Assigned task -
Starting at the line with "X45849874Y-63734132D03*" in it, reproduce each line below through the last one, exactly, and include nothing else.

[Dataset — start]

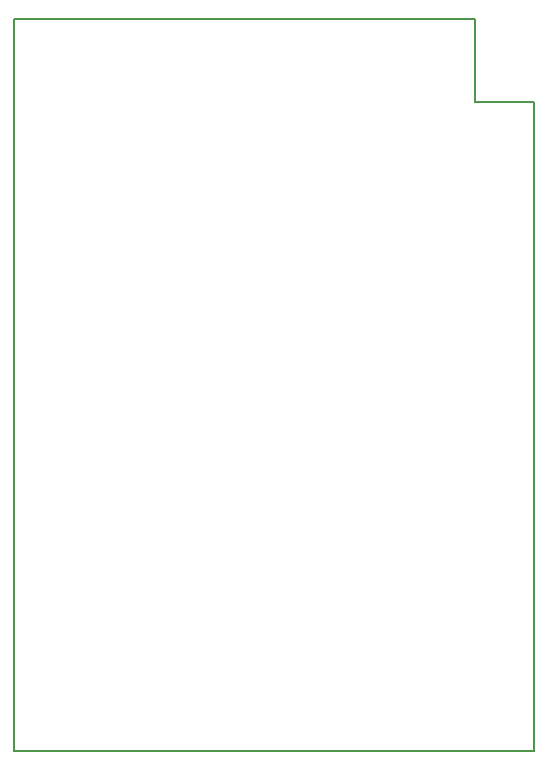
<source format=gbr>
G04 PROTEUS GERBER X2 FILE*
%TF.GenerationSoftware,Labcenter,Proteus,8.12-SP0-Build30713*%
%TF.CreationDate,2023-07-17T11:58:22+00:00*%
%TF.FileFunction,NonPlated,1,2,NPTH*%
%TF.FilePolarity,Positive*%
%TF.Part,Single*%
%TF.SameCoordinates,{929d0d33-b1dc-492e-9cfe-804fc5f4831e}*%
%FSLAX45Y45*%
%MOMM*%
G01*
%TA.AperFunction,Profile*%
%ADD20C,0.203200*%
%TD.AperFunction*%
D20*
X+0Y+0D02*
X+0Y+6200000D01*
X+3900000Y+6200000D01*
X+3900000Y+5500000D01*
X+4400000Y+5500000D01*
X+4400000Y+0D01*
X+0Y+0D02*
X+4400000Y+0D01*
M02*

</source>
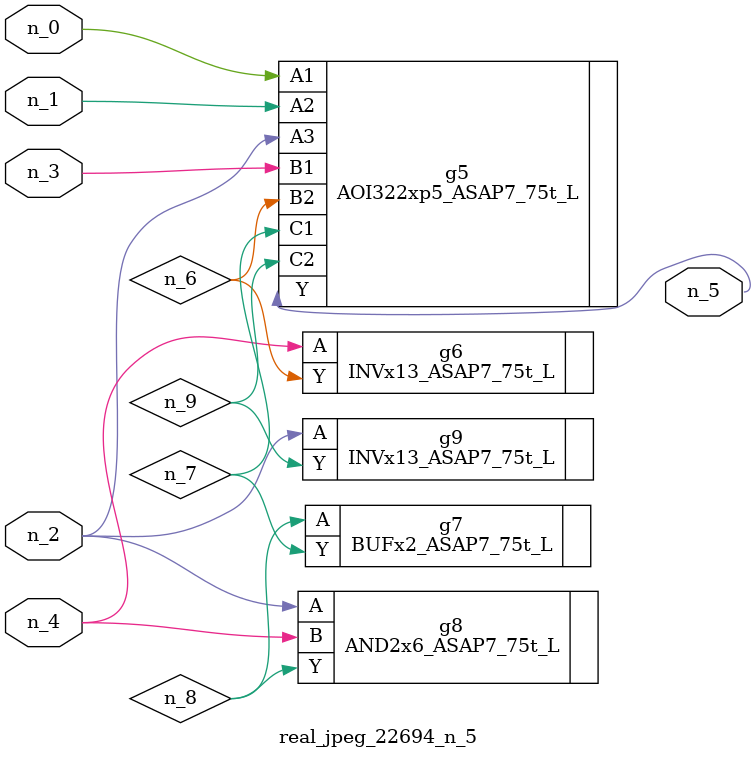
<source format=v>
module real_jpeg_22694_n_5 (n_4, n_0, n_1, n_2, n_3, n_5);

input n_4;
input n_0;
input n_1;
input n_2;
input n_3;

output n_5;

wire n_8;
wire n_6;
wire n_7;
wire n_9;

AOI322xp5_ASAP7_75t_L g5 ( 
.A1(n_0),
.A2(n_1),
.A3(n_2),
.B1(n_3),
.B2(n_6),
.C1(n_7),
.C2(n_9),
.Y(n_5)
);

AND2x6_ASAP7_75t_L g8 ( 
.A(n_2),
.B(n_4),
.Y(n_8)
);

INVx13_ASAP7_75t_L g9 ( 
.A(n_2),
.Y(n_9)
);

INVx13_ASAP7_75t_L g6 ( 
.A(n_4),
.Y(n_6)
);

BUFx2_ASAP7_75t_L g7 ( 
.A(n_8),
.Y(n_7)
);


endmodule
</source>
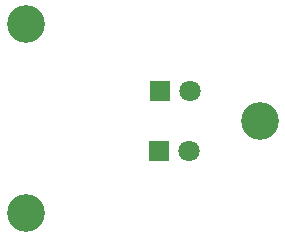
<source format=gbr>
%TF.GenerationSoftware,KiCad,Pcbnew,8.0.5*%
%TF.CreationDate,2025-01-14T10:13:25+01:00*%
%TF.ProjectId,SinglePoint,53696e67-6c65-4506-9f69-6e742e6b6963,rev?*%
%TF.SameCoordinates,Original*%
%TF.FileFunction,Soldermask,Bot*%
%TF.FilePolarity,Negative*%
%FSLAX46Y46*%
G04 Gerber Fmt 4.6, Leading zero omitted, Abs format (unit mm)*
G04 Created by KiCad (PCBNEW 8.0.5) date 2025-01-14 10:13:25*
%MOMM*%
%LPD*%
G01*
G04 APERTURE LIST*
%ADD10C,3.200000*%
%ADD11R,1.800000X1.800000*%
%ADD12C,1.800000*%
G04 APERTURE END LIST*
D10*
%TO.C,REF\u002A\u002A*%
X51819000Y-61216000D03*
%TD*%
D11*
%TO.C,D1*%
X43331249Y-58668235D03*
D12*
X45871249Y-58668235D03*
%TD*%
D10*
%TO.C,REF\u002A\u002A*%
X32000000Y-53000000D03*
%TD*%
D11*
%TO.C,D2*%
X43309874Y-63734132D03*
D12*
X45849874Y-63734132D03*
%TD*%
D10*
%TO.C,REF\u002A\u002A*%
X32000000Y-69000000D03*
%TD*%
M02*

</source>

[Dataset — finish]

Response -
X45849874Y-63734132D03*
%TD*%
D10*
%TO.C,REF\u002A\u002A*%
X32000000Y-69000000D03*
%TD*%
M02*

</source>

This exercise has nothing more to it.